Données épidémiologiques Guide de lecture
Population générale
Une centaine d’infections humaines à PUUV sont rapportées en moyenne chaque année. Mais ces cas détectés correspondent généralement à des personnes présentant des formes aux symptômes marqués voire hospitalisées. L’incidence des formes plus bénignes subcliniques, voire infracliniques, restent méconnues mais les études de séroprévalence suggèrent qu’elles pourraient être relativement fréquentes (2,3,6,9).
L’incidence des cas humains peut énormément varier selon les années (dites « épidémiques » versus « inter épidémiques ») et les régions. Cette variation de l’incidence est plus ou moins corrélée aux années de pullulation du campagnol roussâtre : la prévalence d'infection chez les rongeurs peut être très élevée, entraînant une contamination plus importante du milieu extérieur. De plus, bien que des cas soient régulièrement détectés tout au long de l'année, des pics de détection sont observés à la fin du printemps et/ou de l'automne (2,6,7,10,11).

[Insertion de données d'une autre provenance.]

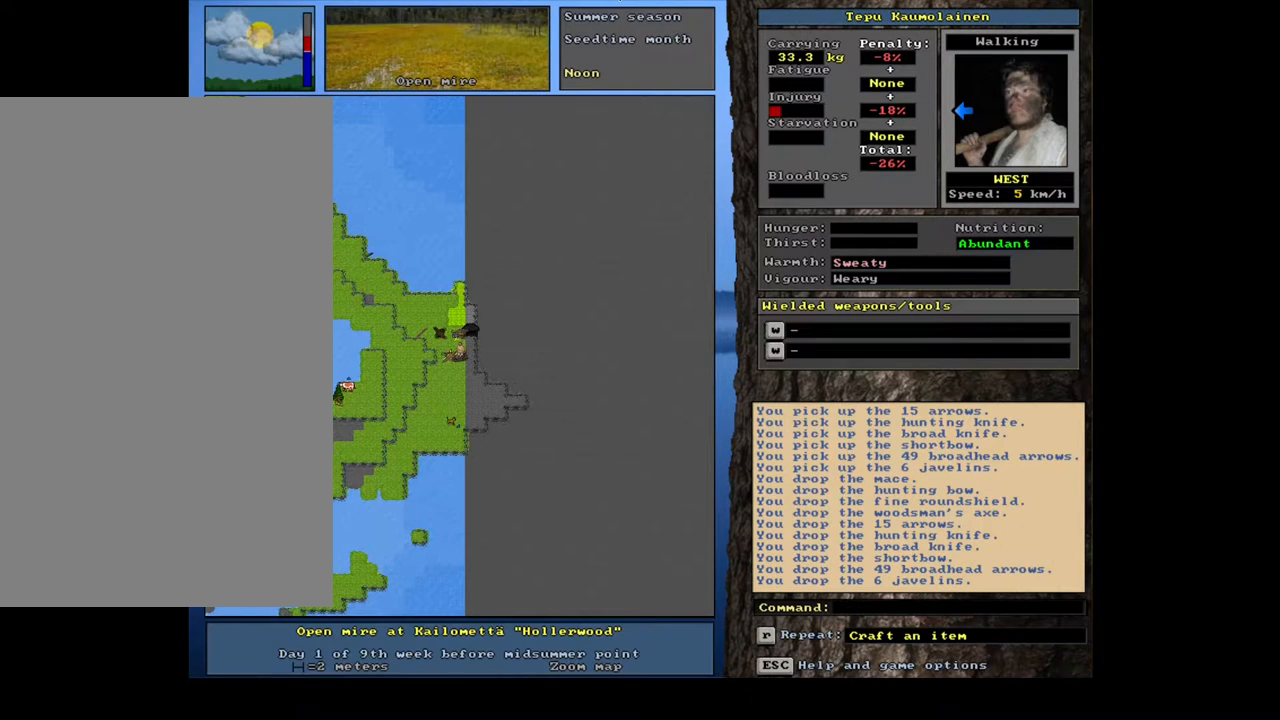
{"keys": [], "mouse": [], "events": [[33, "ctrl_l", "up"]]}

Si le campagnol roussâtre est présent partout en France continentale, excepté sur le pourtour méditerranéen, les cas humains d’infection par PUUV ne sont à ce jour détectés que dans le quart nord-est du pays, avec des foyers de transmission plus actifs comme le nord des Ardennes, l'Avesnois, le centre de l'Aisne, le sud de l'Oise, le Doubs et le Jura, où des poussées épidémiques peuvent survenir. Néanmoins, on observe depuis quelques années, une extension progressive de la zone d’endémie du virus Puumala notamment vers la région Centre-Val de Loire et la Haute-Normandie (5,9).
Les infections à PUUV peuvent faire suite à des activités de loisirs ou professionnelles dans les zones où vit le campagnol roussâtre et où circule le virus, notamment des travaux du bâtiment (rénovation de maison ancienne, nettoyage de cave, grenier, grange…, bricolage) ou des activités forestières (débardage de bois, stockage ou déstockage de bois, entretien maison forestière…).
Milieu professionnel
Les cas sont notamment décrits chez des travailleurs forestiers, agricoles (élevages, cultures…) et les ouvriers du bâtiment dans les régions où circule le virus et son réservoir (9,12).

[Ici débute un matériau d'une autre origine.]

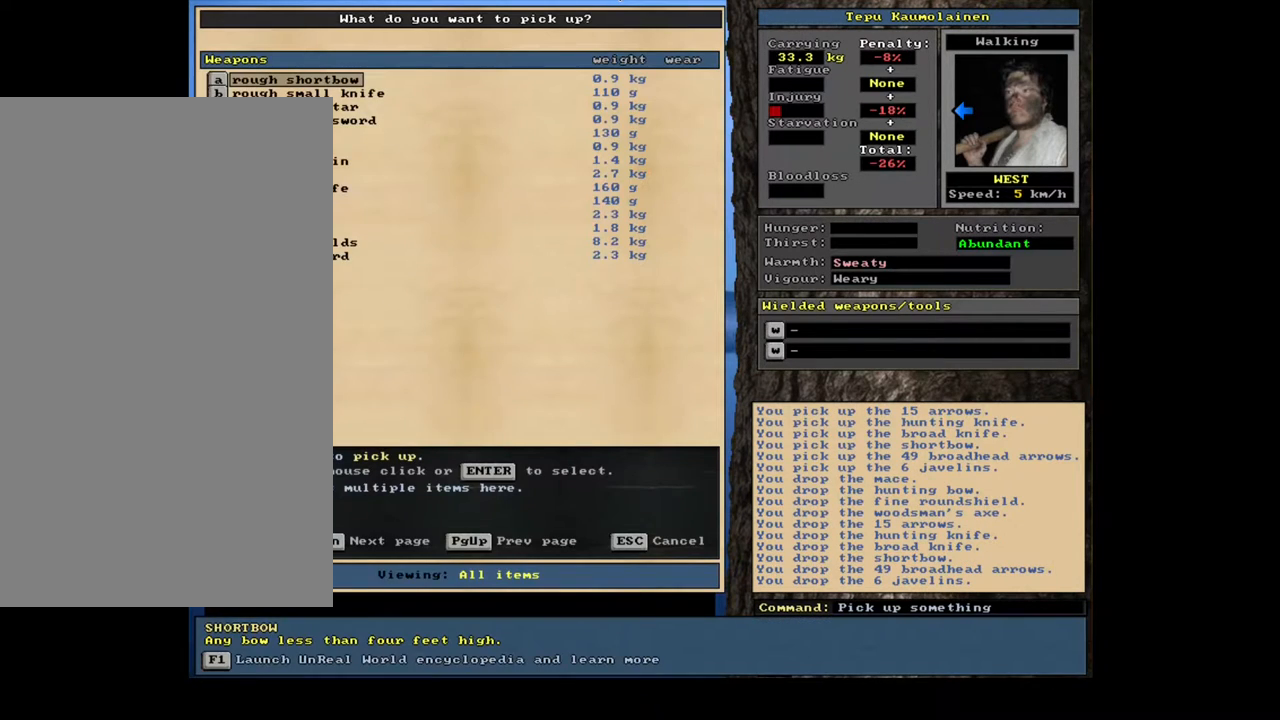
{"keys": [], "mouse": [], "events": []}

En 2005, sur 106 observations, on retrouve 46 % des contaminations d’origine professionnelle chez les hommes et 12,5 % chez les femmes.
Une enquête (2019-2020) menée auprès des travailleurs forestiers de la moitié nord de la France, ainsi qu’en Auvergne et Limousin, retrouvait une séroprévalence du PUUV (présence d’IgG) de 7 % dans les Hauts-de-France, 8 % en Franche-Comté, 5 % en Bourgogne, 4 % en Champagne-Ardenne et Lorraine, 2 % en Alsace, 1 % en Auvergne et Limousin et aucun cas positif observé en Bretagne, Normandie et Pays de Loire (9).
En laboratoire
Cas décrits d’infections à hantavirus liés à la manipulation de rongeurs infectés ou lors de la manipulation de cultures (aérosolisation) mais sans toujours de précisions sur le type d’hantavirus.